Emanuele Civita, uno dei due giovani responsabili della sparatoria avvenuta a Sant’Anastasia, Napoli, il 23 maggio dello scorso anno, è condannato a 14 anni di carcere. Il secondo ragazzo, minorenne, è già condannato a 10 anni di reclusione per lo stesso reato. La drammatica vicenda ha avuto un forte impatto sull’opinione pubblica, in particolare per il coinvolgimento di una bambina di appena otto anni tra le persone ferite. La piccola stava mangiando un gelato con la sua famiglia quando rimase colpita alla testa da un proiettile sparato da un kalashnikov. Finì trasportata d’urgenza all’ospedale Santobono e immediatamente ricoverata in rianimazione. Anche sua madre è rimasta ferita nella sparatoria ed è stata ricoverata al Cardarelli.

“È una condanna importante”, ha commentato il deputato dell’Alleanza Verdi Sinistra Francesco Emilio Borrelli. Tuttavia, ha sottolineato come i due responsabili non abbiano mai collaborato attivamente con le autorità, rifiutandosi di fornire informazioni utili per il ritrovamento dell’arma del delitto.

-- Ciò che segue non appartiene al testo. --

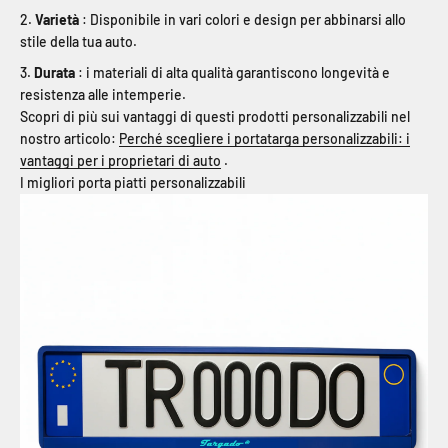
Varietà
: Disponibile in vari colori e design per abbinarsi allo
stile della tua auto.
Durata
: i materiali di alta qualità garantiscono longevità e
resistenza alle intemperie.
Scopri di più sui vantaggi di questi prodotti personalizzabili nel
nostro articolo:
Perché scegliere i portatarga personalizzabili: i
vantaggi per i proprietari di auto
.
I migliori porta piatti personalizzabili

Borrelli ha espresso preoccupazione riguardo al contesto familiare in cui i due giovani sono cresciuti, considerandolo la principale causa della loro azione criminale.

Il caso ha sollevato una questione critica sulla responsabilità e la prevenzione delle azioni criminali nei giovani. La bambina, gravemente ferita, potrebbe affrontare gravi danni fisici permanenti a causa del trauma subito. “Per colpa di questi delinquenti, una famiglia resterà segnata per sempre”, ha dichiarato Borrelli, ricordando l’impatto devastante che tale violenza ha avuto su una comunità già provata da molteplici problemi sociali.

La sentenza di condanna rappresenta un passo importante verso la giustizia, ma lascia aperti molti interrogativi su come prevenire che tali tragedie si ripetano in futuro. È essenziale lavorare non solo sulla repressione del crimine, ma anche sulla prevenzione, intervenendo nelle situazioni di disagio familiare e sociale che possono portare i giovani a imboccare strade pericolose.